Cuba and Her Visitors Bid Adios to the U.S. Dollar
With the greenback being suppressed, the convertible peso is now the dominant legal tender.
From Associated Press
HAVANA — Cubans and tourists lined up to change U.S. dollars into local currency Sunday, the last day to do so without paying a 10% surcharge that is part of a government measure to eliminate the dollar from circulation in this communist-run island nation.
As of last week, dollars no longer were accepted at Cuban stores, restaurants, hotels or other businesses. The 10% surcharge taking effect today is meant to further discourage people from bringing to the island currency from Cuba's No. 1 enemy.
President Fidel Castro has said the widespread use of the American money was being halted to guarantee Cuba's economic independence.
"I was given this [dollar] last night, so I had to come here today — tomorrow it will be worth only 90 cents," Pedro Michelena, 82, said at a Havana cash exchange, holding the single greenback he had received from a group of foreigners for guarding their parked car.
The retired Cuban said that last week he changed $26 to get the Cuban convertible peso — the local currency tied to the dollar and now the dominant legal tender on the island.
For a decade, the dollar was Cuba's dominant currency and was used to buy a wide variety of goods, such as shampoo, canned food and furniture. Cubans, as well as tourists, now must use the convertible peso.
No figures have been provided on how many dollars have been exchanged or deposited since the currency switch was announced Oct. 25. Cubans, who can still hold the American currency, are believed to have been hoarding several hundred million dollars at home, most of it money received from relatives living in the U.S.

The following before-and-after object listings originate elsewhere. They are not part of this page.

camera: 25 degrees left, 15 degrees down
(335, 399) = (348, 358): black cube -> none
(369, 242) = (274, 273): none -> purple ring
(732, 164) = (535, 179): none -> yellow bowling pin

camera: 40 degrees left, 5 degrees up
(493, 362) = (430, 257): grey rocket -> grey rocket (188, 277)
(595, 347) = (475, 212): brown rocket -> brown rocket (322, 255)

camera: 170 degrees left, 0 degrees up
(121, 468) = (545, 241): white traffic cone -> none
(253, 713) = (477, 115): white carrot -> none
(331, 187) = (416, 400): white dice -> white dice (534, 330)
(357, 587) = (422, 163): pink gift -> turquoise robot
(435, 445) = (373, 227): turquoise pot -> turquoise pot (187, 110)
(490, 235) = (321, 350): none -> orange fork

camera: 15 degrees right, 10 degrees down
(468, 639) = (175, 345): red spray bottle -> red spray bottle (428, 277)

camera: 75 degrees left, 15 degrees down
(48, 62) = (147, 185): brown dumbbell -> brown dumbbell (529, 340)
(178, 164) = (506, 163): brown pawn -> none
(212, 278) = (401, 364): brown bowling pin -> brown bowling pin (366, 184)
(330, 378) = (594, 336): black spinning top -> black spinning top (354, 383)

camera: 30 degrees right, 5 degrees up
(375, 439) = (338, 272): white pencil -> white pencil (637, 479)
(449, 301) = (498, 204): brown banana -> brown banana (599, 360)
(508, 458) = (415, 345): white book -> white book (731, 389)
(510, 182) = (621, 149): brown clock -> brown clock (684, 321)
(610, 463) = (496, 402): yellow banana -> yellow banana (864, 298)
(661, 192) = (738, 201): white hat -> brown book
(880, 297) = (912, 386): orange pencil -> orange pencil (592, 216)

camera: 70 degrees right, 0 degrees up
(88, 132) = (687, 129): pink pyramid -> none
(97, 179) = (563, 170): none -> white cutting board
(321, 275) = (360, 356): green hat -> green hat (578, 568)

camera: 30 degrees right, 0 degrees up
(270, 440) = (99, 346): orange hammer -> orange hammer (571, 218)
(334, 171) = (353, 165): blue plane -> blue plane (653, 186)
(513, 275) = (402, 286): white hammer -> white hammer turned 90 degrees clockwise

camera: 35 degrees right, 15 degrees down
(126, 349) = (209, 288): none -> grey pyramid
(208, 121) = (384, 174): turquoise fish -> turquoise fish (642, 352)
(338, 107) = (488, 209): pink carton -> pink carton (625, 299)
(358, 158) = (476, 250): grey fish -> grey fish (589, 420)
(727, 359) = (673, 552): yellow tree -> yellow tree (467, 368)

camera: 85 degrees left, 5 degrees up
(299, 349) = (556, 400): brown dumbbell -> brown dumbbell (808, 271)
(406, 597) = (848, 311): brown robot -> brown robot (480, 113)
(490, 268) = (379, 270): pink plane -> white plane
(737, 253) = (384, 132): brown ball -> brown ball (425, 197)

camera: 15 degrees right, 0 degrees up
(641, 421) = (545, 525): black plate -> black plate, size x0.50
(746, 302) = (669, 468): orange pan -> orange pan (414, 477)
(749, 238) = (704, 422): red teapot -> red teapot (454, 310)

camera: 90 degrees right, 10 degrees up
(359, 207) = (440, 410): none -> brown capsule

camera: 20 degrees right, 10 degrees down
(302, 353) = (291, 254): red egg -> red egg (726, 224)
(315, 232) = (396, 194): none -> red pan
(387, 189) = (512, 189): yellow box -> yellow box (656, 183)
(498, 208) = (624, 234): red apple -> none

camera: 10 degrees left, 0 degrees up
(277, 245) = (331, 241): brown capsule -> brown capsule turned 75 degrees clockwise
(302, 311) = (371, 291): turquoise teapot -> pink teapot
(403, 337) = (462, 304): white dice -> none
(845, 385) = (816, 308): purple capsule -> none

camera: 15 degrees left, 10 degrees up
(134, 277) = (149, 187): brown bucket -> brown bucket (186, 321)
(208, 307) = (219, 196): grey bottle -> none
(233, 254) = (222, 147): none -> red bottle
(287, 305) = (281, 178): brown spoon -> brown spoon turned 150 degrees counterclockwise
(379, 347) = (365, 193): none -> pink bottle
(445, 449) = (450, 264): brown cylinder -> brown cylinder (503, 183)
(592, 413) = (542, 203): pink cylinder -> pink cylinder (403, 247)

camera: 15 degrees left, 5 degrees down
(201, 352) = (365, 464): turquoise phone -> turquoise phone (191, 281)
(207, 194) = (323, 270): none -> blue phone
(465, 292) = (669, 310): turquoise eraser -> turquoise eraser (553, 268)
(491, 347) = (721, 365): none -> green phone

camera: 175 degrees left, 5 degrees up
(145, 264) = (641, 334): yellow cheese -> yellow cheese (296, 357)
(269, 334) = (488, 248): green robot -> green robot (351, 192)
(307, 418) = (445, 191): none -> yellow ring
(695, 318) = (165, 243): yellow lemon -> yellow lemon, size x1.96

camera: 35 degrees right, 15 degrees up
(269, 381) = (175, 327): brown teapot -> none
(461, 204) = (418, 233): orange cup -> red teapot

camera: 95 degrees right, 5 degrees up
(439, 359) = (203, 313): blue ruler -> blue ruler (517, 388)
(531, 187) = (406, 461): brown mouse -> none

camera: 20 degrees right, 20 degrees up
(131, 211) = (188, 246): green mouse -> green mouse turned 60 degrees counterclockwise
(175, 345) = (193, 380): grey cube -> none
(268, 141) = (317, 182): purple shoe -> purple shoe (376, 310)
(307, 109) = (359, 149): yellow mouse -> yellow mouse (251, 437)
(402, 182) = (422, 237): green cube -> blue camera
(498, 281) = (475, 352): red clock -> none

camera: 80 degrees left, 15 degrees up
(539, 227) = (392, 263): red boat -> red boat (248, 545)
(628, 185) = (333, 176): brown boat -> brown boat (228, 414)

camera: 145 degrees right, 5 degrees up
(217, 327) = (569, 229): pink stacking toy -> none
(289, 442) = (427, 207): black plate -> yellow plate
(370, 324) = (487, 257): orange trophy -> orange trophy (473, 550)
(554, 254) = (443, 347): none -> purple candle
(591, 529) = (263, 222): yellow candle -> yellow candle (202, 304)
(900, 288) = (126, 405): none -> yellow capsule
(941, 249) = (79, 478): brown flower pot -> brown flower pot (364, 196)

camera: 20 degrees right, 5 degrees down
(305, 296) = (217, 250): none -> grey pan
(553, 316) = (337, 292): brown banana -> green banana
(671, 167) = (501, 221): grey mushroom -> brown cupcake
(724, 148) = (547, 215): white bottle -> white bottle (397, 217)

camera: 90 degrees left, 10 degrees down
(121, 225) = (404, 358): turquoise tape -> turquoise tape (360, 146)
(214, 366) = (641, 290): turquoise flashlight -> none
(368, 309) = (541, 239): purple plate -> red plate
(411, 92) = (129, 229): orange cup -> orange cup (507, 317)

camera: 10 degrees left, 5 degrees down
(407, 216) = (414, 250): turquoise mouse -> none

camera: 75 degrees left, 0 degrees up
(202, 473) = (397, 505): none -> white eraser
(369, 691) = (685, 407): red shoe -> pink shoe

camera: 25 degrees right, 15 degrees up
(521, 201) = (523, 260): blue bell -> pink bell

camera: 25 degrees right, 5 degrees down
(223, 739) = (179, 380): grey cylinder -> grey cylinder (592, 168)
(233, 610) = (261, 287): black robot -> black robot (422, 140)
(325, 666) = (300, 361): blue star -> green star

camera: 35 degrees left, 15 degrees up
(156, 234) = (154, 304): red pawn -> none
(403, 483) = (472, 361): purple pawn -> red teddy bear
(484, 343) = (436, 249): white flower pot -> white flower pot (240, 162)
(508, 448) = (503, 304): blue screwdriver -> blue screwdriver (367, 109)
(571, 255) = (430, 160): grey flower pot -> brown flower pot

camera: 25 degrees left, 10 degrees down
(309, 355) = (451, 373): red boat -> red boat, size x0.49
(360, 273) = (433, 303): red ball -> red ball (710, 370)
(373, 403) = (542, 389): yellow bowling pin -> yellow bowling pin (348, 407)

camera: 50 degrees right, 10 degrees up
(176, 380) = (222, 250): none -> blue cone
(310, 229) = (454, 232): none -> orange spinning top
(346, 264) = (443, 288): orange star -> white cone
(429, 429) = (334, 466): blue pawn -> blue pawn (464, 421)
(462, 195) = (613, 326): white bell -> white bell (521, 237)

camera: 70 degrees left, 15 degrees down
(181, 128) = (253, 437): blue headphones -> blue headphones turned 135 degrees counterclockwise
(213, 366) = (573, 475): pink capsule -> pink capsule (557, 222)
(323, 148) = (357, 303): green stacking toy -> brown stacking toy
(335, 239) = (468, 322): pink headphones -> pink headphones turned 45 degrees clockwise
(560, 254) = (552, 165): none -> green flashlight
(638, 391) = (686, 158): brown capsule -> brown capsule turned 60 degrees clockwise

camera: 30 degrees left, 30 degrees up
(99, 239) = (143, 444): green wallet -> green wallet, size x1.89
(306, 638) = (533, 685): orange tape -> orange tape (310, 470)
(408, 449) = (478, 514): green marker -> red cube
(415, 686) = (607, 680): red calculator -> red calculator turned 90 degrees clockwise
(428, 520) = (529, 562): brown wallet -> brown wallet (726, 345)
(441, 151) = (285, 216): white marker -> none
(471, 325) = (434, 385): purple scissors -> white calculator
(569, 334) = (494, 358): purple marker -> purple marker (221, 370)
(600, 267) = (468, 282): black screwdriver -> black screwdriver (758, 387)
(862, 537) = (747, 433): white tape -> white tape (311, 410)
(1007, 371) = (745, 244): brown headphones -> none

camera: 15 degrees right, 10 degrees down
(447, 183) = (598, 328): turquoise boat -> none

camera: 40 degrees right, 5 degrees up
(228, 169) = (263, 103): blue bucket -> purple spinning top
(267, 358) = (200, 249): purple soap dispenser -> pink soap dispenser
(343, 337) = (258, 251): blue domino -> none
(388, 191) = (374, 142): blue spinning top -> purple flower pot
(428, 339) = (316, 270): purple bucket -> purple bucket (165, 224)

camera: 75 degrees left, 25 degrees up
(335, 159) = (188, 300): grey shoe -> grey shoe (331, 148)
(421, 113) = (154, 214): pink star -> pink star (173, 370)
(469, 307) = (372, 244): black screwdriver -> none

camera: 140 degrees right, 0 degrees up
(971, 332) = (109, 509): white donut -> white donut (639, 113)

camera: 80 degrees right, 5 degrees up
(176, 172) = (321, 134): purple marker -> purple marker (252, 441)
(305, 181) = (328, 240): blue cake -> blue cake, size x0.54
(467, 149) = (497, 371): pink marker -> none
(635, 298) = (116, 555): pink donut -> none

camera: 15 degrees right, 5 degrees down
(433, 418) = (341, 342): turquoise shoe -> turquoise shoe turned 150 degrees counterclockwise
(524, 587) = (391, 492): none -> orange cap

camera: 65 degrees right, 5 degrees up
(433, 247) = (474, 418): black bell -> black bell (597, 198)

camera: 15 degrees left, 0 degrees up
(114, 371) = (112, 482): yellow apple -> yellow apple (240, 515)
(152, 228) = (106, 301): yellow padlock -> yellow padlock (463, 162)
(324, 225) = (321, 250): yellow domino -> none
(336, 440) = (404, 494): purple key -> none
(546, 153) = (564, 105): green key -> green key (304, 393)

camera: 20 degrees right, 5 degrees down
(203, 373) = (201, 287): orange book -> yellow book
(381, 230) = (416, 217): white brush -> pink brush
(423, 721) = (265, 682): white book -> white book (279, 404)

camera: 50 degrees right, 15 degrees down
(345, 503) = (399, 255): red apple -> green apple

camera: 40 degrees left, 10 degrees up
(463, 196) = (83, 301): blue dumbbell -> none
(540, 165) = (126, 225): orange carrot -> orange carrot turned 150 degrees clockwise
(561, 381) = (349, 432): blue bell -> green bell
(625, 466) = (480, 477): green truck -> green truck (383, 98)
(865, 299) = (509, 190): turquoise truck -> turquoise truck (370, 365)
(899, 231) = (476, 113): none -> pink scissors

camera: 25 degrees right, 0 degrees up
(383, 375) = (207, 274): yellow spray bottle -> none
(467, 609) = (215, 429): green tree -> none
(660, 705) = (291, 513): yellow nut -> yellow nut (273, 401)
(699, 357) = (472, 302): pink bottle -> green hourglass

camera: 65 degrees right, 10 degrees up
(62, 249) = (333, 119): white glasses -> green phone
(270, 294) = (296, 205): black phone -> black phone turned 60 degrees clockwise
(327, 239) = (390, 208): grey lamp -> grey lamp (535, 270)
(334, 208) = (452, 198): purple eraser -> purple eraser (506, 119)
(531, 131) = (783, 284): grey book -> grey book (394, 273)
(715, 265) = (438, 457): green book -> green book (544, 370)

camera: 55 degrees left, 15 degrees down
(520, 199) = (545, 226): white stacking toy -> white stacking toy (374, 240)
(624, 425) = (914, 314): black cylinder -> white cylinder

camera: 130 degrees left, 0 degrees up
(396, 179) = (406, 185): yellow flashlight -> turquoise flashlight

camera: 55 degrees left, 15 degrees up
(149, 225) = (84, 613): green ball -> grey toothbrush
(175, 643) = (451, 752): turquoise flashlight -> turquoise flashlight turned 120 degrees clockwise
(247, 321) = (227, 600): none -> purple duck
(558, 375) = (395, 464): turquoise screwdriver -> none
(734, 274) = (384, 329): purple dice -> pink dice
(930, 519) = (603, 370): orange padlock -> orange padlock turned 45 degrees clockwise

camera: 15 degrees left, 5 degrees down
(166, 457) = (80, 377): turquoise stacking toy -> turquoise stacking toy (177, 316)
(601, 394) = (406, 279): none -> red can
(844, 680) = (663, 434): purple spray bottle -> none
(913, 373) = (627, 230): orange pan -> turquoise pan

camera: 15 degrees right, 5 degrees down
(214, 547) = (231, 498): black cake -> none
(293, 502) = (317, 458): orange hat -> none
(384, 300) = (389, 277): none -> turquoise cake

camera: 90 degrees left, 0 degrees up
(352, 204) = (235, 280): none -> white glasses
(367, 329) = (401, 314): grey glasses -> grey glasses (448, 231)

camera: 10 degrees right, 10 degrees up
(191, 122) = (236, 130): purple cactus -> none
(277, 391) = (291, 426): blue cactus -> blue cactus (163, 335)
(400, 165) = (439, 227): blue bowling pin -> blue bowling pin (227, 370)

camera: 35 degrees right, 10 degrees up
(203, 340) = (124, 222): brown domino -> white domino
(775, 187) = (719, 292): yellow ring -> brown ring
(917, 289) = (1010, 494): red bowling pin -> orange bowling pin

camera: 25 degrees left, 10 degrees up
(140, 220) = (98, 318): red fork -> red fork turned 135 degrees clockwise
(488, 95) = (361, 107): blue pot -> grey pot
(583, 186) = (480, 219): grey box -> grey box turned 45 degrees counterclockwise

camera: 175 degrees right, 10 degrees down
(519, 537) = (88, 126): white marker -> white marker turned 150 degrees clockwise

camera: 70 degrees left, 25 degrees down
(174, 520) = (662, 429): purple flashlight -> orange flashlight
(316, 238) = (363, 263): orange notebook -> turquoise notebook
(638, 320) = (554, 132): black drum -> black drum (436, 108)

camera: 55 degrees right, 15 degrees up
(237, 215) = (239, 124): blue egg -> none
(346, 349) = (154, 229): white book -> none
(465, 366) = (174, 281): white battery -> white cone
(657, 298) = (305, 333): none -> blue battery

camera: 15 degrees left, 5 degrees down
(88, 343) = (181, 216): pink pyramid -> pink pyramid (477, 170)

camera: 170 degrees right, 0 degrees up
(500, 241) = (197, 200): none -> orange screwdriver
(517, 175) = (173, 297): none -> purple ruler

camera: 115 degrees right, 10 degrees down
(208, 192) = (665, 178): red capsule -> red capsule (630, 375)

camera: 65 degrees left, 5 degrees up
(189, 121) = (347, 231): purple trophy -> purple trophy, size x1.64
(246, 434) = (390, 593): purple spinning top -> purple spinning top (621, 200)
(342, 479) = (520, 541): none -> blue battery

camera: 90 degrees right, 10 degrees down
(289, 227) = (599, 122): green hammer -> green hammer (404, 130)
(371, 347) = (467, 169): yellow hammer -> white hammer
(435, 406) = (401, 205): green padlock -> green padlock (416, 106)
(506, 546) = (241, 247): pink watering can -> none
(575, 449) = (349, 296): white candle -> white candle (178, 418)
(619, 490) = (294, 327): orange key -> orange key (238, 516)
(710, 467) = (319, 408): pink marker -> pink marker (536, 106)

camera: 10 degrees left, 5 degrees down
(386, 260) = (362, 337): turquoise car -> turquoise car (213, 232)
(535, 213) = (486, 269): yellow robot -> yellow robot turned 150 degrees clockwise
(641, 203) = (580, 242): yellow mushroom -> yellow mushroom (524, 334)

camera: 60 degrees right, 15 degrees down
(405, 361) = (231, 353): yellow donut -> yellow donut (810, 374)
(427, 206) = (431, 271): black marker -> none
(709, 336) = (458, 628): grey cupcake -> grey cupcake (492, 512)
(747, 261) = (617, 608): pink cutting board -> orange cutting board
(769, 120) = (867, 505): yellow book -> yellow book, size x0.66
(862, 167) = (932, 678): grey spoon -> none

Some independent analysts believe that many with savings will continue to maintain a dollar stash, though a smaller one.
The new measure was a bit confusing for tourist Marc Aupers of the Netherlands, who believed that, despite the changes, U.S. dollars were still accepted in the country. Arriving Saturday, he was told otherwise and on Sunday he lined up to convert his dollars.
"It's not inconvenient — in any country you need to change your money into the local currency," Aupers said.
Castro said the move was necessary to protect Cuba from an increasing U.S. crackdown on the flow of American currency into the country.
The U.S. currency was made legal tender in 1993 to help attract hard currency after Cuba lost Soviet aid and trade.
The Cuban convertible peso, like the currency of many other smaller nations, has no value outside the country. The regular peso also exists here, but at 1/26 of the U.S. dollar, it has little value inside Cuba.
"We see this as a symbolic action to send the message to the United States … that the Communist Party is still in control, and don't forget it," said Farid Abolfathi, an economist in Boston with the economic research group Global Insight.
Abolfathi said Cuba's move to eliminate the dollar was primarily political and would reap few economic gains in the country, where the average worker makes less than $20 a month while also receiving basic foodstuffs and subsidized housing and services.
"I don't really see much benefit to Cuba from this move," he said. "It removes valuable commodities from private hands to government hands, putting resources in the least economically competent sector in society, which is the political bureaucrats."